TBILISI, March 13 (RIA Novosti) - Georgian wine and mineral water producers cannot supply specimens of their products to Russia due to difficulties in obtaining visas for company representatives, Georgia’s National Wine Agency said Wednesday.


Earlier Russia’s chief sanitary doctor Gennady Onishchenko, who heads the consumer rights watchdog Rospotrebnadzor, said he asked the Russian Foreign Ministry to help Georgian wine and water suppliers to streamline the procedure of delivering product samples for registration in Russia. He said only one Georgian manufacturer has submitted specimens so far.


“There is a problem with issuing visas, which is why it is hard for companies to deliver specimens to Russia,” the wine agency said. “As far as we know, Rospotrebnadzor has asked the Russian Foreign Ministry to assist us in the issue, but so far we have received no signals that the process can be simplified.”

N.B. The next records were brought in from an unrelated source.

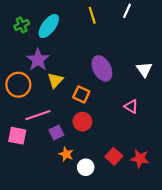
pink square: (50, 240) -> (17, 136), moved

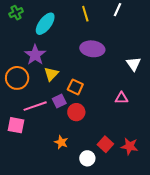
green cross: (22, 25) -> (16, 13), moved
purple ellipse: (102, 68) -> (92, 49), moved, turned -55
pink triangle: (131, 106) -> (122, 98), turned -32
purple square: (56, 132) -> (59, 101), moved
white circle: (86, 167) -> (87, 158), moved

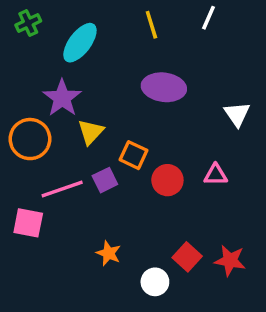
red circle: (76, 112) -> (167, 180), moved

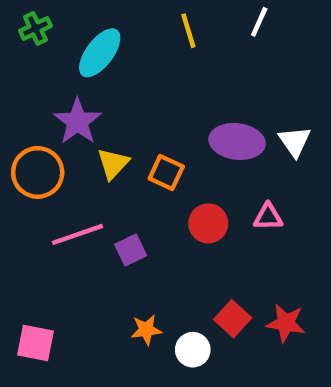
purple ellipse: (164, 87) -> (237, 141), moved
orange square: (134, 155) -> (166, 172), moved
purple square: (105, 180) -> (131, 250), moved
pink square: (28, 223) -> (35, 343), moved
orange star: (109, 253) -> (146, 330), moved, turned -30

Onishchenko said a week ago that Rospotrebnadzor cleared 36 Georgian winemakers and four mineral water producers to resume exports to Russia, following Russia’s first inspection in late February of Georgian winemakers and mineral water producers seeking to return to the Russian market.


Russia banned imports of Georgian wines and two popular brands of mineral water in 2006, saying the products were of poor quality, in a move widely condemned in Georgia as politically motivated. Onishchenko then branded Georgian and Moldovan wines as “poison.”

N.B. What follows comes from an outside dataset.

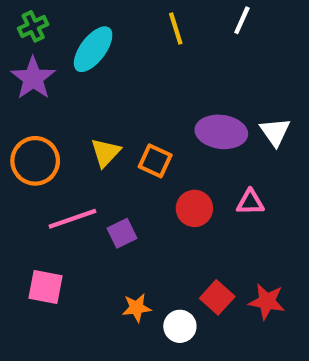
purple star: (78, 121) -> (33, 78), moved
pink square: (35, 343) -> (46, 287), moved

Georgian wines and mineral waters were very popular in the Soviet Union and retained much of that appeal after the Soviet Union broke up. Before the ban, Russia was the largest market for Georgian wines.


Georgia is ready to supply 10 million bottles of wine to Russia annually, the head of Georgia's wine producers' agency said earlier. Last month, Onishchenko said Georgian wines could return to the Russian market as soon as this spring.


The already tense relationship between Georgia and Russia worsened considerably after the ascent to power of the pro-Western Georgian President Mikheil Saakashvili in 2004. The two countries briefly went to war in a five-day conflict in 2008 over the breakaway republic of South Ossetia, which Russia later recognized as independent, while Tbilisi insists the territory is part of Georgia.


Georgian Prime Minister Bidzina Ivanishvili, a billionaire tycoon and the leader of the Georgian Dream coalition which won the country’s parliamentary elections late last year, said he wanted to improve relations with Russia and would welcome Russian investors to the country.